(PROBLEM STATEMENT)
Pull each line containing "FileName" out of the data and copy it.

(INPUT RECORDS)
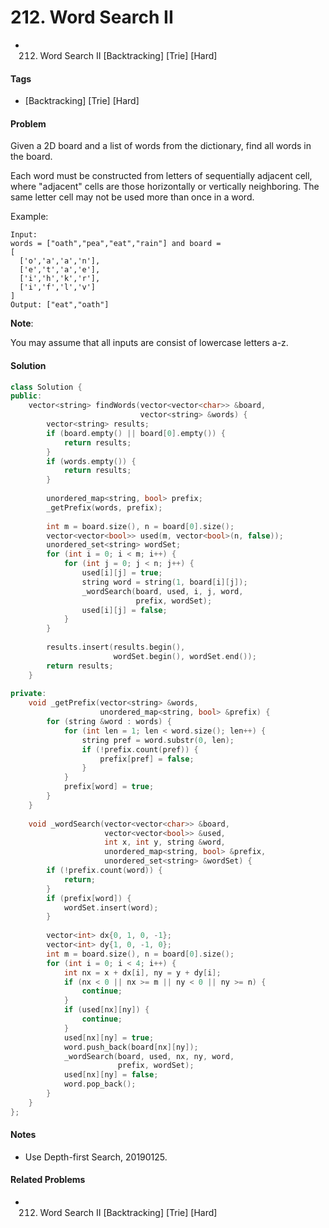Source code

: # 212. Word Search II
- 212. Word Search II [Backtracking] [Trie] [Hard]

#### Tags
- [Backtracking] [Trie] [Hard]

#### Problem
Given a 2D board and a list of words from the dictionary, find all words in the board.

Each word must be constructed from letters of sequentially adjacent cell, where "adjacent" cells are those horizontally or vertically neighboring. The same letter cell may not be used more than once in a word.

Example:

    Input: 
    words = ["oath","pea","eat","rain"] and board =
    [
      ['o','a','a','n'],
      ['e','t','a','e'],
      ['i','h','k','r'],
      ['i','f','l','v']
    ]
    Output: ["eat","oath"]

**Note**:

You may assume that all inputs are consist of lowercase letters a-z.

#### Solution
``` C++
class Solution {
public:
    vector<string> findWords(vector<vector<char>> &board, 
                             vector<string> &words) {
        vector<string> results;
        if (board.empty() || board[0].empty()) {
            return results;
        }
        if (words.empty()) {
            return results;
        }
        
        unordered_map<string, bool> prefix;
        _getPrefix(words, prefix);
        
        int m = board.size(), n = board[0].size();
        vector<vector<bool>> used(m, vector<bool>(n, false));
        unordered_set<string> wordSet;
        for (int i = 0; i < m; i++) {
            for (int j = 0; j < n; j++) {
                used[i][j] = true;
                string word = string(1, board[i][j]);
                _wordSearch(board, used, i, j, word, 
                            prefix, wordSet);
                used[i][j] = false;
            }
        }
        
        results.insert(results.begin(), 
                       wordSet.begin(), wordSet.end());
        return results;
    }
    
private:
    void _getPrefix(vector<string> &words, 
                    unordered_map<string, bool> &prefix) {
        for (string &word : words) {
            for (int len = 1; len < word.size(); len++) {
                string pref = word.substr(0, len);
                if (!prefix.count(pref)) {
                    prefix[pref] = false;
                }
            }
            prefix[word] = true;
        }
    }
    
    void _wordSearch(vector<vector<char>> &board, 
                     vector<vector<bool>> &used, 
                     int x, int y, string &word, 
                     unordered_map<string, bool> &prefix, 
                     unordered_set<string> &wordSet) {
        if (!prefix.count(word)) {
            return;
        }
        if (prefix[word]) {
            wordSet.insert(word);
        }
        
        vector<int> dx{0, 1, 0, -1};
        vector<int> dy{1, 0, -1, 0};
        int m = board.size(), n = board[0].size();
        for (int i = 0; i < 4; i++) {
            int nx = x + dx[i], ny = y + dy[i];
            if (nx < 0 || nx >= m || ny < 0 || ny >= n) {
                continue;
            }
            if (used[nx][ny]) {
                continue;
            }
            used[nx][ny] = true;
            word.push_back(board[nx][ny]);
            _wordSearch(board, used, nx, ny, word, 
                        prefix, wordSet);
            used[nx][ny] = false;
            word.pop_back();
        }
    }
};
```

#### Notes
- Use Depth-first Search, 20190125.

#### Related Problems
- 212. Word Search II [Backtracking] [Trie] [Hard]
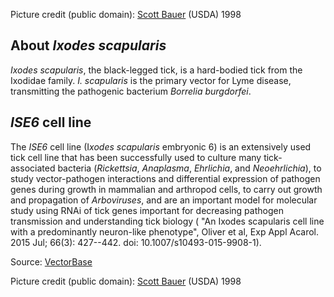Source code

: Picture credit (public domain): [Scott
Bauer](http://commons.wikimedia.org/wiki/File:Adult_deer_tick.jpg)
(USDA) 1998

About *Ixodes scapularis*
-------------------------

*Ixodes scapularis*, the black-legged tick, is a hard-bodied tick from
the Ixodidae family. *I. scapularis* is the primary vector for Lyme
disease, transmitting the pathogenic bacterium *Borrelia burgdorfei*.

*ISE6* cell line
----------------

The *ISE6* cell line (I*xodes scapularis* embryonic 6) is an extensively
used tick cell line that has been successfully used to culture many
tick-associated bacteria (*Rickettsia*, *Anaplasma*, *Ehrlichia*, and
*Neoehrlichia*), to study vector-pathogen interactions and differential
expression of pathogen genes during growth in mammalian and arthropod
cells, to carry out growth and propagation of *Arboviruses*, and are an
important model for molecular study using RNAi of tick genes important
for decreasing pathogen transmission and understanding tick biology (
\"An Ixodes scapularis cell line with a predominantly neuron-like
phenotype\", Oliver et al, Exp Appl Acarol. 2015 Jul; 66(3): 427--442.
doi: 10.1007/s10493-015-9908-1).

Source:
[VectorBase](https://www.vectorbase.org/organisms/ixodes-scapularis)

Picture credit (public domain): [Scott
Bauer](http://commons.wikimedia.org/wiki/File:Adult_deer_tick.jpg)
(USDA) 1998
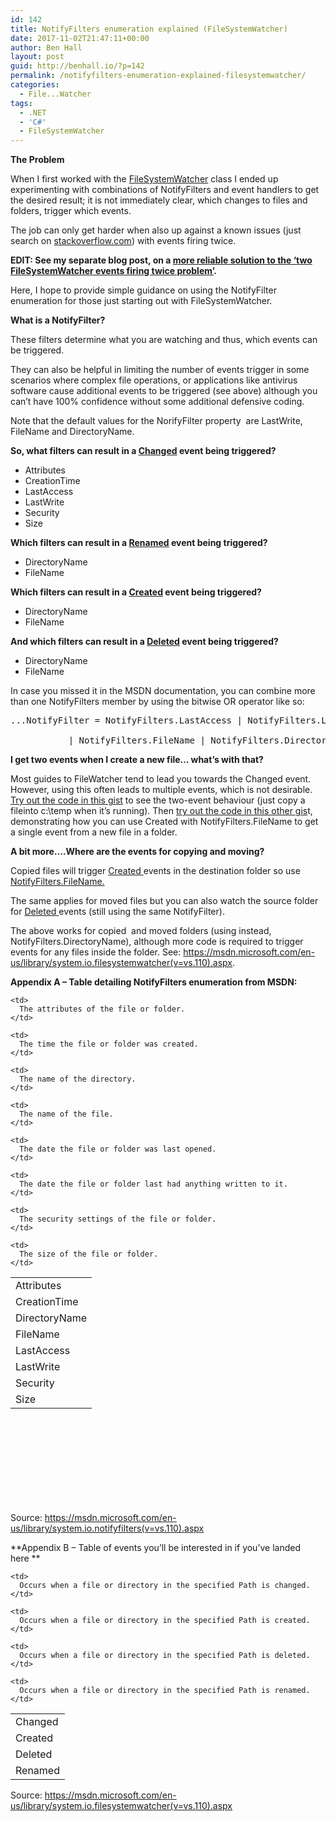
 ```yaml
---
id: 142
title: NotifyFilters enumeration explained (FileSystemWatcher)
date: 2017-11-02T21:47:11+00:00
author: Ben Hall
layout: post
guid: http://benhall.io/?p=142
permalink: /notifyfilters-enumeration-explained-filesystemwatcher/
categories:
  - File...Watcher
tags:
  - .NET
  - 'C#'
  - FileSystemWatcher
---
```

**The Problem**

When I first worked with the [FileSystemWatcher](https://msdn.microsoft.com/en-us/library/system.io.filesystemwatcher(v=vs.110).aspx) class I ended up experimenting with combinations of NotifyFilters and event handlers to get the desired result; it is not immediately clear, which changes to files and folders, trigger which events.

The job can only get harder when also up against a known issues (just search on [stackoverflow.com](https://stackoverflow.com/search?q=filesystemwatcher+firing+twice)) with events firing twice.

**EDIT: See my separate blog post, on a [more reliable solution to the &#8216;two FileSystemWatcher events firing twice problem&#8217;](http://benhall.io/a-robust-solution-for-filesystemwatcher-firing-events-multiple-times/).**

Here, I hope to provide simple guidance on using the NotifyFilter enumeration for those just starting out with FileSystemWatcher.

**What is a NotifyFilter?**

These filters determine what you are watching and thus, which events can be triggered.

They can also be helpful in limiting the number of events trigger in some scenarios where complex file operations, or applications like antivirus software cause additional events to be triggered (see above) although you can&#8217;t have 100% confidence without some additional defensive coding.

Note that the default values for the NorifyFilter property  are LastWrite, FileName and DirectoryName.

**So, what filters can result in a <u>Changed</u> event being triggered?**

  * Attributes
  * CreationTime
  * LastAccess
  * LastWrite
  * Security
  * Size

**Which filters can result in a <u>Renamed</u> event being triggered?**

  * DirectoryName
  * FileName

**Which filters can result in a <u>Created</u> event being triggered?**

  * DirectoryName
  * FileName

**And which filters can result in a <u>Deleted</u> event being triggered?**

  * DirectoryName
  * FileName

In case you missed it in the MSDN documentation, you can combine more than one NotifyFilters member by using the bitwise OR operator like so:

<pre class="lang:c# decode:true">...NotifyFilter = NotifyFilters.LastAccess | NotifyFilters.LastWrite

           | NotifyFilters.FileName | NotifyFilters.DirectoryName;</pre>

**I get two events when I create a new file&#8230; what&#8217;s with that?**

Most guides to FileWatcher tend to lead you towards the Changed event. However, using this often leads to multiple events, which is not desirable. [Try out the code in this gist](https://gist.github.com/benbhall/ec6e6264fa6d4386908139ab521a7835) to see the two-event behaviour (just copy a fileinto c:\temp when it&#8217;s running). Then [try out the code in this other gis](https://gist.github.com/benbhall/b2b4abcc0df20571ed0a17a0b65fce0d)t, demonstrating how you can use Created with NotifyFilters.FileName to get a single event from a new file in a folder.

**A bit more….Where are the events for copying and moving?**

Copied files will trigger <span style="text-decoration: underline;">Created </span>events in the destination folder so use <span style="text-decoration: underline;">NotifyFilters.FileName.</span>

The same applies for moved files but you can also watch the source folder for <span style="text-decoration: underline;">Deleted </span>events (still using the same NotifyFilter).

The above works for copied  and moved folders (using instead, NotifyFilters.DirectoryName), although more code is required to trigger events for any files inside the folder. See: <https://msdn.microsoft.com/en-us/library/system.io.filesystemwatcher(v=vs.110).aspx>.

**Appendix A &#8211; Table detailing NotifyFilters enumeration from MSDN:**

<table style="height: 360px;" width="654">
  <tr>
    <td>
      Attributes
    </td>
    
    <td>
      The attributes of the file or folder.
    </td>
  </tr>
  
  <tr>
    <td>
      CreationTime
    </td>
    
    <td>
      The time the file or folder was created.
    </td>
  </tr>
  
  <tr>
    <td>
      DirectoryName
    </td>
    
    <td>
      The name of the directory.
    </td>
  </tr>
  
  <tr>
    <td>
      FileName
    </td>
    
    <td>
      The name of the file.
    </td>
  </tr>
  
  <tr>
    <td>
      LastAccess
    </td>
    
    <td>
      The date the file or folder was last opened.
    </td>
  </tr>
  
  <tr>
    <td>
      LastWrite
    </td>
    
    <td>
      The date the file or folder last had anything written to it.
    </td>
  </tr>
  
  <tr>
    <td>
      Security
    </td>
    
    <td>
      The security settings of the file or folder.
    </td>
  </tr>
  
  <tr>
    <td>
      Size
    </td>
    
    <td>
      The size of the file or folder.
    </td>
  </tr>
</table>

Source: https://msdn.microsoft.com/en-us/library/system.io.notifyfilters(v=vs.110).aspx

**Appendix B &#8211; Table of events you&#8217;ll be interested in if you&#8217;ve landed here **

<table>
  <tr>
    <td>
      Changed
    </td>
    
    <td>
      Occurs when a file or directory in the specified Path is changed.
    </td>
  </tr>
  
  <tr>
    <td>
      Created
    </td>
    
    <td>
      Occurs when a file or directory in the specified Path is created.
    </td>
  </tr>
  
  <tr>
    <td>
      Deleted
    </td>
    
    <td>
      Occurs when a file or directory in the specified Path is deleted.
    </td>
  </tr>
  
  <tr>
    <td>
      Renamed
    </td>
    
    <td>
      Occurs when a file or directory in the specified Path is renamed.
    </td>
  </tr>
</table>

Source: https://msdn.microsoft.com/en-us/library/system.io.filesystemwatcher(v=vs.110).aspx  
<a href="http://benhall.io/" rel="tag" style="display:none">CodeProject</a>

(RESULT FOR THIS TASK)
Note that the default values for the NorifyFilter property  are LastWrite, FileName and DirectoryName.
  * FileName
  * FileName
  * FileName
           | NotifyFilters.FileName | NotifyFilters.DirectoryName;</pre>
Most guides to FileWatcher tend to lead you towards the Changed event. However, using this often leads to multiple events, which is not desirable. [Try out the code in this gist](https://gist.github.com/benbhall/ec6e6264fa6d4386908139ab521a7835) to see the two-event behaviour (just copy a fileinto c:\temp when it&#8217;s running). Then [try out the code in this other gis](https://gist.github.com/benbhall/b2b4abcc0df20571ed0a17a0b65fce0d)t, demonstrating how you can use Created with NotifyFilters.FileName to get a single event from a new file in a folder.
Copied files will trigger <span style="text-decoration: underline;">Created </span>events in the destination folder so use <span style="text-decoration: underline;">NotifyFilters.FileName.</span>
      FileName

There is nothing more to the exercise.